Il est à noter que la propension à forcer l’hétérogénéité des phénomènes traités semble également liée au regard intrinsèquement critique que G. Lipovetsky porte sur la « fétichisation » de l’authenticité, point de croisement d’une série de dynamiques historiques malgré tout assez diverses. Exploitation économique de la recherche de la vie authentique, heurs et malheurs de l’éducation permissive, conformismes de la distinction, illusions collectives dans les politiques populistes… Une démarche sceptique, rafraîchissante notamment lorsqu’elle confronte l’éthique de l’authenticité à l’éthique de la responsabilité :
« Plus on cherche à rendre le jeune autonome et plus nombreux sont les jeunes qui ont des difficultés à devenir matures, quitter le nid familial, assumer des responsabilités, s’engager professionnellement. Telle est l’ironie de l’éthique de l’authenticité hypermoderne qui, s’attachant à donner corps dans l’éducation au principe de possession de soi, génère au final peur de l’indépendance, insécurité et dépossession subjective. »
La critique s’avère néanmoins bien plus questionnable lorsqu’elle reproche aux individus de vouloir renouer, dans la recherche d’une authenticité nostalgique, avec les repères rassurants d’un monde en ordre (tourisme folklorique, culte du patrimoine, marketing de l’authenticité, etc.).
En définitive, ce que l’auteur semble déplorer, c’est une forme de facticité des motifs — le caractère inauthentique des nouvelles voies qu’emprunte la recherche d’authenticité normalisée. On n’échappe pas à son sujet.

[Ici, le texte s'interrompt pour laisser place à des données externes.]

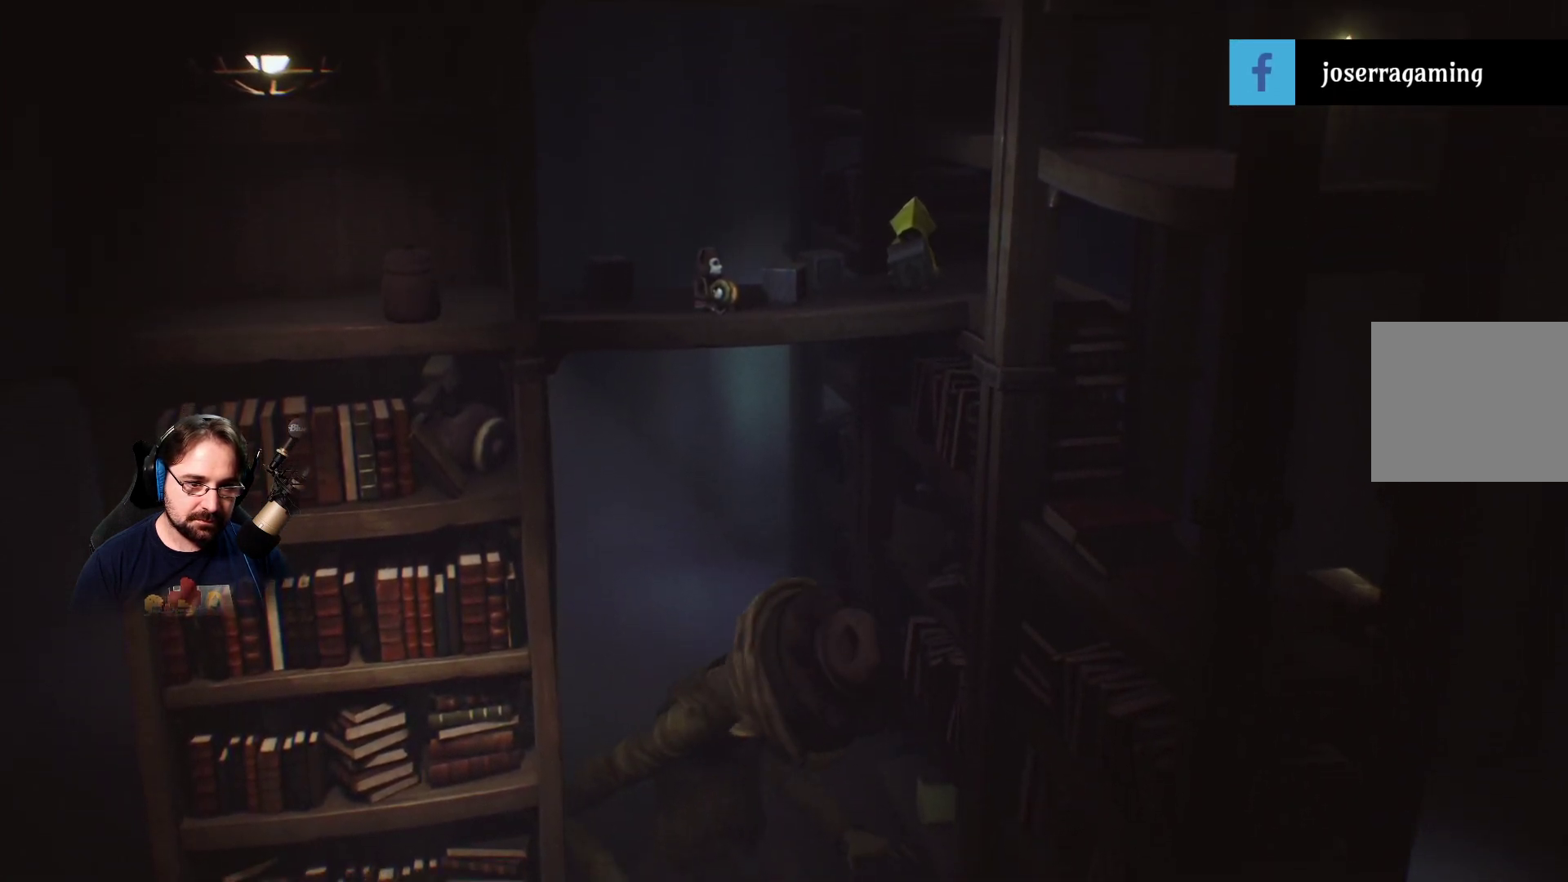
{"buttons": ["CROSS", "R2"], "left_stick": "left", "right_stick": "center", "events": [[133, "left_stick", "left"]]}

Mais maintenir droit l’idéal de rupture individuelle avec la normativité dans un temps où les identités collectives sont progressivement devenues incertaines — fragmentaires —, n’est-ce pas une contradiction dans les termes ? L’idée même d’une recherche héroïque d’authenticité continue obstinément à revendiquer le primat de sa propre normativité, comme un motif d’histoire des idées, dont la perpétuation, démunie de son substrat anthropologique, échoue fatalement dans la nostalgie d’un temps où il y avait encore un chemin droit qu’il était risqué de ne pas suivre.
Walter Aubrig 24/10/2024
Gilles Lipovetsky, Le sacre de l’authenticité, Paris, Gallimard, 2021, p.423.